|
|
Open-source releases are available in releases/.
Tested platforms:
- Apple Silicon M-series (macOS 26 host, Queen VM + host tools)
- AWS g5g.xlarge (Queen VM, host tools, GPU integration, API integration)
- AWS t4g.small (arm64 build host)
- NVIDIA JetPack 6.2.1 (worker VM path, GPU integration)
Models Tested:
- HuggingFaceTB/SmolVLM-500M-Instruct
- WinKawaks/vit-small-patch16-224 (ViT-S/16)
- WinKawaks/vit-tiny-patch16-224 (ViT-Ti/16)
Cohesix explores a specific and deliberately narrow problem space: how to build a small, auditable, and secure control plane for orchestrating distributed edge GPU systems, without inheriting the complexity, opacity, and attack surface of general-purpose operating systems.
Cohesix is a research operating system with practical goals: to test whether a formally grounded microkernel, a file-shaped control plane, and a strictly bounded userspace can handle real edge-orchestration workloads in hostile and unreliable environments. The project is informed by earlier work in film and broadcast systems where reliability, timing, and control mattered more than convenience.
In practical terms, the project would not be feasible without extensive use of AI agents for architecture review, design iteration, code synthesis, debugging assistance, and documentation refinement.
Cohesix is intentionally opinionated. It treats determinism, auditability, and security as design inputs rather than constraints, and is willing to exclude large classes of features to preserve those properties.
Cohesix has a strong MLOps fit: model lifecycle pointers, deterministic CAS updates, and bounded telemetry streams make training, rollout, and audit pipelines reproducible without introducing in-VM ML stacks.
Cohesix runs on seL4, a high-assurance capability-based microkernel with a machine-checked proof of correctness. seL4 provides strong isolation, explicit authority, and deterministic scheduling while keeping the kernel extremely small. This lets Cohesix place all policy and orchestration logic in a pure Rust userspace, minimize the trusted computing base, and enforce capability-scoped control planes without relying on POSIX semantics, in-kernel drivers, or ambient authority.

=-=-=-=-=

**Complete the following:**
• A. Repeat the Cohesix overview word for word, everything from "Cohesix has a" down to "in-VM ML stacks.".
• B. Decide whether each statement below agrees with the Cohesix overview, answering yes or no and quoting the words that settle it: (i) Cohesix runs on the seL4 microkernel. (ii) Cohesix places its policy and orchestration logic in a userspace written in C. (iii) The AWS t4g.small platform was tested for GPU integration.

Saved data entries:
=-=-=-=-=

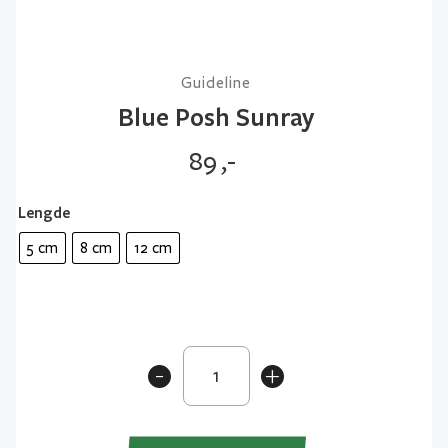
Guideline
Blue Posh Sunray
89
,-
Lengde
5 cm
8 cm
12 cm
Blue
-
+
Posh
Sunray
antall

=-=-=-=-=

**Answers given:**
• A.
Cohesix has a strong MLOps fit: model lifecycle pointers, deterministic CAS updates, and bounded telemetry streams make training, rollout, and audit pipelines reproducible without introducing in-VM ML stacks.

• B.
(i) Yes: "Cohesix runs on seL4, a high-assurance capability-based microkernel with a machine-checked proof of correctness."
(ii) No: "place all policy and orchestration logic in a pure Rust userspace"
(iii) No: "AWS t4g.small (arm64 build host)"